Baby faces
This week started off a new quarter at UCLA for me, and while I love learning I’m a teensy bit bitter about the encroachment into my personal time. Between trying to finish my revision, work, and run a photo business, I don’t need the extra homework. Okay, I’m a lot bitter. I was on campus today and I saw a girl who looked super young and it got me all contemplative. The young-looking people are everywhere. Taking over the world, I tell you.
Now, I know I’m not that much older than most of my fellow students, but I feel older. And when I see a campus full of baby-faces, it makes me wonder why there is such a difference. I feel like when I first set out to college I definitely looked younger than I do now, but I didn’t look like jail-bait. My question is whether this stems from the academic environment or the temperament of the students.

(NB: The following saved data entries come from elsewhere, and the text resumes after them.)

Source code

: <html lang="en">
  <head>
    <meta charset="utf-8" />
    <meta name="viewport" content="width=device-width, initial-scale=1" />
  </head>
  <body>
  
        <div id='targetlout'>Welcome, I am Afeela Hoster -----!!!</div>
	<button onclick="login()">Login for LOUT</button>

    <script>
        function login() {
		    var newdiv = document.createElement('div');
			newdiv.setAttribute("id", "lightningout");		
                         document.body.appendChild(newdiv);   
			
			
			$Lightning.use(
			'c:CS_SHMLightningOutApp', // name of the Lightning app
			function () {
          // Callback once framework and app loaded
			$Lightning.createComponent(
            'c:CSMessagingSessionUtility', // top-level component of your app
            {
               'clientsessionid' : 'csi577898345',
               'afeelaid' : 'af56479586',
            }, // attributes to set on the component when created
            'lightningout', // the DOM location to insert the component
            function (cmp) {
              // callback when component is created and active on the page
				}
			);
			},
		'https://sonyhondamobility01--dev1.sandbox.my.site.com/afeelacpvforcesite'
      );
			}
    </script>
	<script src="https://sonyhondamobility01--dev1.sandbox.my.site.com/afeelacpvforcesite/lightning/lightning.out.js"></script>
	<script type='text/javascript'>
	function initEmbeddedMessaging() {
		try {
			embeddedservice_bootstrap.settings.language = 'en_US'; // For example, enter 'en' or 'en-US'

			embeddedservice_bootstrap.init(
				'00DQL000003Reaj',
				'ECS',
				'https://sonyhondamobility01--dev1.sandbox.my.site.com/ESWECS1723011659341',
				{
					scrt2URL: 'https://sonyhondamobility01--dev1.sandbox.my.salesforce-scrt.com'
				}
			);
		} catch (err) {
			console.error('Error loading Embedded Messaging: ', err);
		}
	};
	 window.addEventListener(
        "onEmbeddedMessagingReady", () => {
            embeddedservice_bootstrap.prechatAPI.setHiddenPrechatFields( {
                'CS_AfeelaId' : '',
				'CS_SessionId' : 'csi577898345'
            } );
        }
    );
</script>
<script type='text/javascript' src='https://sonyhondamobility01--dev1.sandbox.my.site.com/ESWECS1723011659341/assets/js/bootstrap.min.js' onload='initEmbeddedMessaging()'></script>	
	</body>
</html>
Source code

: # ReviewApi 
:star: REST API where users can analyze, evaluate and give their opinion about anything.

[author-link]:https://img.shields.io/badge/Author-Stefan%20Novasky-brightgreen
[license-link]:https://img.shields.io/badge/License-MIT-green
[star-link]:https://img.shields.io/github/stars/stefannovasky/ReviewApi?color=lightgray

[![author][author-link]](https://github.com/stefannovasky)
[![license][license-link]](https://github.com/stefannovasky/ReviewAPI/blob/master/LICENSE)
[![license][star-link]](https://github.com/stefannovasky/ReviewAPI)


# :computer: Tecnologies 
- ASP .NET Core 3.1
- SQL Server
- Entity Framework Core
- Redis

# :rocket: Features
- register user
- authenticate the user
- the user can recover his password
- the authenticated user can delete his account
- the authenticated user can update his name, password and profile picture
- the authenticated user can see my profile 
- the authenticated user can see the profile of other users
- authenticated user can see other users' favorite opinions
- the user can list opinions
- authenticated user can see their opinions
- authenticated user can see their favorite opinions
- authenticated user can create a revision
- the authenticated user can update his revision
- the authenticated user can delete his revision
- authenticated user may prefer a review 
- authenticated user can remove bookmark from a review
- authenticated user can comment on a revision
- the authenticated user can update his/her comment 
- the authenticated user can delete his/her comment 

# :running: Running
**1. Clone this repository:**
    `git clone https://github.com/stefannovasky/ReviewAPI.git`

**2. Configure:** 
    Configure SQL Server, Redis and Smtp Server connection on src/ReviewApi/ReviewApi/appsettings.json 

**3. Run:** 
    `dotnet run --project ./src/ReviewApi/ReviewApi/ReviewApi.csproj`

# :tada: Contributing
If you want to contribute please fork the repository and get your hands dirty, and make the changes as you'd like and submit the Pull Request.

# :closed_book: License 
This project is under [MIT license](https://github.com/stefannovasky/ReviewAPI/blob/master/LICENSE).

At Emerson everyone was an artist, or at least they regarded themselves as such, and they all looked like real people. Was this because of the self-inflicted tortured-artist mentality so many of the Emersonians had? Did the heavy burden of the human condition weigh us down mentally and physically? Were we scrubbed of our fresh-faced enthusiasm by the raw winds of the city and its many rejections?
Many students at UCLA are from California and I wonder if the more relaxed lifestyle so often equated with SoCal actually makes a physical difference in its residents. Does less stress mean more resilience? Does a student population with fewer art students mean less worry about the reality of existence? Or do they just have better face creams?
If it’s the face cream, please tell me where I can get some.